Debutto di spessore per questa giovane band cagliaritana artefice di un buon neo-soul dalle pronunciate tinte jazz. “The Greatest X” è un lavoro letteralmente caleidoscopico, nel quale converge tutta una tradizione di colori, echi e influenze che, proprio perché black, ha radici profonde e sporche.
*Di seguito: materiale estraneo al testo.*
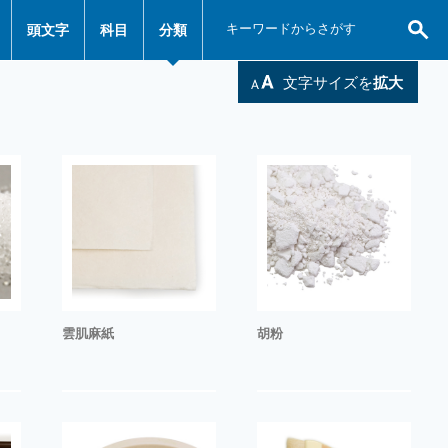
頭文字
科目
分類
文字サイズを
拡大
雲肌麻紙
胡粉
Stiamo parlando del groove, del ritmo, dell’odore acre e sensuale del sudore fresco.
L’opera dei Sanchez è tutto un equilibrio sul filo di quella “tensione consapevole” di cui parlava il critico Peter Guralnick riferendosi alla soul music degli anni ’60: trae dal gospel sia la drammaticità e l’emotività del canto e dell’espressione, ma anche un accentuato senso della misura, della modulazione, della forza che non può, come nel funky, essere lasciata senza redini, ma deve rimanere sempre controllata entro confini di coolness -di freddezza o compostezza, se vogliamo tradurlo in italiano- che si è data da sé.
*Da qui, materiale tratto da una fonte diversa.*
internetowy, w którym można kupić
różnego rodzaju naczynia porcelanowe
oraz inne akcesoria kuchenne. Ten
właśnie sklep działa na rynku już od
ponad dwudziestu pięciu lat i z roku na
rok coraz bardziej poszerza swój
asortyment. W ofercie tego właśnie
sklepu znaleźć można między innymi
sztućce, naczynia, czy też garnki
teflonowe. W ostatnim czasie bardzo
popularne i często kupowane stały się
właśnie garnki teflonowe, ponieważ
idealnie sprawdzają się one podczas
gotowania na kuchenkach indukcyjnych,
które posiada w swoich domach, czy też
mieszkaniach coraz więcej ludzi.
Coolness è, dunque, la cifra stilistica di questo lavoro che attinge a piene mani dal soul e dall’r&b contemporaneo: evidentissima l’influenza della tromba di Roy Hargrove, della grazia dei Flying Lotus e, sulla voce femminile, di Erykah Badu e, allo stesso tempo, della robustezza del sound di D’Angelo. Non è, inoltre, estranea alla band la fascinazione per certi echi cosmici alla Lonnie Liston Smith, in particolar modo nel tappeto sonoro di piano e synth dello strumentale “Ensanchatized” o nella coda psichedelica di “Fear Builds Walls”.
Non è una materia facile da affrontare la soul music e le sue propaggini, lo sappiamo, ostica per i musicisti ed ancor di più per il pubblico, in modo particolare per una band italiana che lo voglia fare con rispetto filologico verso i massimi esponenti del genere: ma i Sanchez meritano incoraggiamento, perché, con questo lavoro, hanno dimostrato, mettendosi in gioco, di avere la stoffa per poter dire la loro.